> [PROBLEM DETAILS]:
Below are some lines of data. Return all of them as they are.

> [INPUT RECORDS]:
>>>>>

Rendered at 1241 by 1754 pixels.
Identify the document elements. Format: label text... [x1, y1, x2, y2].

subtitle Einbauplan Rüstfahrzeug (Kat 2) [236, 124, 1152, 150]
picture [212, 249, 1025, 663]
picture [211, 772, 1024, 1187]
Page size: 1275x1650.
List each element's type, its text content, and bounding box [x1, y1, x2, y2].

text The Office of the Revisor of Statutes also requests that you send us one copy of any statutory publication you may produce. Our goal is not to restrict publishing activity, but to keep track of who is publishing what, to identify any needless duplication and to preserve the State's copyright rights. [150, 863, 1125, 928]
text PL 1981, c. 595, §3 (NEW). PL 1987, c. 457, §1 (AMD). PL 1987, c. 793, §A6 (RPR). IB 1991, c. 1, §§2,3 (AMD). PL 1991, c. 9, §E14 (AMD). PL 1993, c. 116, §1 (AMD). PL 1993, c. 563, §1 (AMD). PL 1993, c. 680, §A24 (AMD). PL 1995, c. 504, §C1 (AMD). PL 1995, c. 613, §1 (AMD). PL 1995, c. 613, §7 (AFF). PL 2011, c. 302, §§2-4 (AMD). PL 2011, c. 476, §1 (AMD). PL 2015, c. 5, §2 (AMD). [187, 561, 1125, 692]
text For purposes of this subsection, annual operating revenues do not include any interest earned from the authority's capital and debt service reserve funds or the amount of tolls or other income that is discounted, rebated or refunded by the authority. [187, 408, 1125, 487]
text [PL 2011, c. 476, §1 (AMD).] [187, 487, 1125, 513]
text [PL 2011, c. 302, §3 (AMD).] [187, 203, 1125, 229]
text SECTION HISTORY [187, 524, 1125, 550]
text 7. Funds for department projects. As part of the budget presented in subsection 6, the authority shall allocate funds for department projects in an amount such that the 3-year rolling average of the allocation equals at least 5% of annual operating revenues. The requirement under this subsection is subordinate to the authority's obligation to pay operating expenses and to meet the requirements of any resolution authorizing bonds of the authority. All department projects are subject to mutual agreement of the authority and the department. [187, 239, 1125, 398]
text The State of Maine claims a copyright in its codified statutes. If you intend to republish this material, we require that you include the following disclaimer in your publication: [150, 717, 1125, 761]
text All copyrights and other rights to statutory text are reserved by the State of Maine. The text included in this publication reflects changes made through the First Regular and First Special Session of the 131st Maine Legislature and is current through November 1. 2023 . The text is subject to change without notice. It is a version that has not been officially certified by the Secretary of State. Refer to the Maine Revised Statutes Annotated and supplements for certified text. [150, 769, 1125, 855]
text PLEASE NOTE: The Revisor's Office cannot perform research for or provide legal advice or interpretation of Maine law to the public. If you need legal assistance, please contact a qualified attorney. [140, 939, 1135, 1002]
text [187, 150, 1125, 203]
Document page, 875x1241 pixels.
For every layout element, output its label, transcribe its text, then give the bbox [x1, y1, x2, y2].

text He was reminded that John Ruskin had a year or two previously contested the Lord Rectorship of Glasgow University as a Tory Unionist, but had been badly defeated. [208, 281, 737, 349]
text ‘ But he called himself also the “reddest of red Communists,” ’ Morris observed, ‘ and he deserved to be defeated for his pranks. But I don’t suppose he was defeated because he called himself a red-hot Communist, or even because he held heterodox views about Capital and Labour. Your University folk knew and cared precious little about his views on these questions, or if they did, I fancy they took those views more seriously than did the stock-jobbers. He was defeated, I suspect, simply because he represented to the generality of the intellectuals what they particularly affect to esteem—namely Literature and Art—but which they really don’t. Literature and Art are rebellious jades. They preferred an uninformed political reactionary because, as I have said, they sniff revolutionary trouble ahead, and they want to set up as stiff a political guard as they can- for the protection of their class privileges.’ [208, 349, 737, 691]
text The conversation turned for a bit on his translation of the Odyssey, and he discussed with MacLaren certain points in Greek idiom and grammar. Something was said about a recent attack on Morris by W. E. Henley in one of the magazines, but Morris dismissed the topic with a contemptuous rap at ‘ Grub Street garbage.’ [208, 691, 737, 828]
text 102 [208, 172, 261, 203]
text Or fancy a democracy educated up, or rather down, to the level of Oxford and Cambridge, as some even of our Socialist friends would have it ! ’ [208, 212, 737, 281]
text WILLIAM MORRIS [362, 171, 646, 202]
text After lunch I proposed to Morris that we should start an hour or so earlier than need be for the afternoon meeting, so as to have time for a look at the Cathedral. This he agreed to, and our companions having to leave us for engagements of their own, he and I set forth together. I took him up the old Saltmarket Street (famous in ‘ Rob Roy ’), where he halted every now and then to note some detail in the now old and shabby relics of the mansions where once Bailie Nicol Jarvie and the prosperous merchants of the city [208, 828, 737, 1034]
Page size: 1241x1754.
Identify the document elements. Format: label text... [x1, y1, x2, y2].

<<<<<

> [EXERCISE OUTPUT]:
Rendered at 1241 by 1754 pixels.
Identify the document elements. Format: label text... [x1, y1, x2, y2].

subtitle Einbauplan Rüstfahrzeug (Kat 2) [236, 124, 1152, 150]
picture [212, 249, 1025, 663]
picture [211, 772, 1024, 1187]
Page size: 1275x1650.
List each element's type, its text content, and bounding box [x1, y1, x2, y2].

text The Office of the Revisor of Statutes also requests that you send us one copy of any statutory publication you may produce. Our goal is not to restrict publishing activity, but to keep track of who is publishing what, to identify any needless duplication and to preserve the State's copyright rights. [150, 863, 1125, 928]
text PL 1981, c. 595, §3 (NEW). PL 1987, c. 457, §1 (AMD). PL 1987, c. 793, §A6 (RPR). IB 1991, c. 1, §§2,3 (AMD). PL 1991, c. 9, §E14 (AMD). PL 1993, c. 116, §1 (AMD). PL 1993, c. 563, §1 (AMD). PL 1993, c. 680, §A24 (AMD). PL 1995, c. 504, §C1 (AMD). PL 1995, c. 613, §1 (AMD). PL 1995, c. 613, §7 (AFF). PL 2011, c. 302, §§2-4 (AMD). PL 2011, c. 476, §1 (AMD). PL 2015, c. 5, §2 (AMD). [187, 561, 1125, 692]
text For purposes of this subsection, annual operating revenues do not include any interest earned from the authority's capital and debt service reserve funds or the amount of tolls or other income that is discounted, rebated or refunded by the authority. [187, 408, 1125, 487]
text [PL 2011, c. 476, §1 (AMD).] [187, 487, 1125, 513]
text [PL 2011, c. 302, §3 (AMD).] [187, 203, 1125, 229]
text SECTION HISTORY [187, 524, 1125, 550]
text 7. Funds for department projects. As part of the budget presented in subsection 6, the authority shall allocate funds for department projects in an amount such that the 3-year rolling average of the allocation equals at least 5% of annual operating revenues. The requirement under this subsection is subordinate to the authority's obligation to pay operating expenses and to meet the requirements of any resolution authorizing bonds of the authority. All department projects are subject to mutual agreement of the authority and the department. [187, 239, 1125, 398]
text The State of Maine claims a copyright in its codified statutes. If you intend to republish this material, we require that you include the following disclaimer in your publication: [150, 717, 1125, 761]
text All copyrights and other rights to statutory text are reserved by the State of Maine. The text included in this publication reflects changes made through the First Regular and First Special Session of the 131st Maine Legislature and is current through November 1. 2023 . The text is subject to change without notice. It is a version that has not been officially certified by the Secretary of State. Refer to the Maine Revised Statutes Annotated and supplements for certified text. [150, 769, 1125, 855]
text PLEASE NOTE: The Revisor's Office cannot perform research for or provide legal advice or interpretation of Maine law to the public. If you need legal assistance, please contact a qualified attorney. [140, 939, 1135, 1002]
text [187, 150, 1125, 203]
Document page, 875x1241 pixels.
For every layout element, output its label, transcribe its text, then give the bbox [x1, y1, x2, y2].

text He was reminded that John Ruskin had a year or two previously contested the Lord Rectorship of Glasgow University as a Tory Unionist, but had been badly defeated. [208, 281, 737, 349]
text ‘ But he called himself also the “reddest of red Communists,” ’ Morris observed, ‘ and he deserved to be defeated for his pranks. But I don’t suppose he was defeated because he called himself a red-hot Communist, or even because he held heterodox views about Capital and Labour. Your University folk knew and cared precious little about his views on these questions, or if they did, I fancy they took those views more seriously than did the stock-jobbers. He was defeated, I suspect, simply because he represented to the generality of the intellectuals what they particularly affect to esteem—namely Literature and Art—but which they really don’t. Literature and Art are rebellious jades. They preferred an uninformed political reactionary because, as I have said, they sniff revolutionary trouble ahead, and they want to set up as stiff a political guard as they can- for the protection of their class privileges.’ [208, 349, 737, 691]
text The conversation turned for a bit on his translation of the Odyssey, and he discussed with MacLaren certain points in Greek idiom and grammar. Something was said about a recent attack on Morris by W. E. Henley in one of the magazines, but Morris dismissed the topic with a contemptuous rap at ‘ Grub Street garbage.’ [208, 691, 737, 828]
text 102 [208, 172, 261, 203]
text Or fancy a democracy educated up, or rather down, to the level of Oxford and Cambridge, as some even of our Socialist friends would have it ! ’ [208, 212, 737, 281]
text WILLIAM MORRIS [362, 171, 646, 202]
text After lunch I proposed to Morris that we should start an hour or so earlier than need be for the afternoon meeting, so as to have time for a look at the Cathedral. This he agreed to, and our companions having to leave us for engagements of their own, he and I set forth together. I took him up the old Saltmarket Street (famous in ‘ Rob Roy ’), where he halted every now and then to note some detail in the now old and shabby relics of the mansions where once Bailie Nicol Jarvie and the prosperous merchants of the city [208, 828, 737, 1034]
Page size: 1241x1754.
Identify the document elements. Format: label text... [x1, y1, x2, y2].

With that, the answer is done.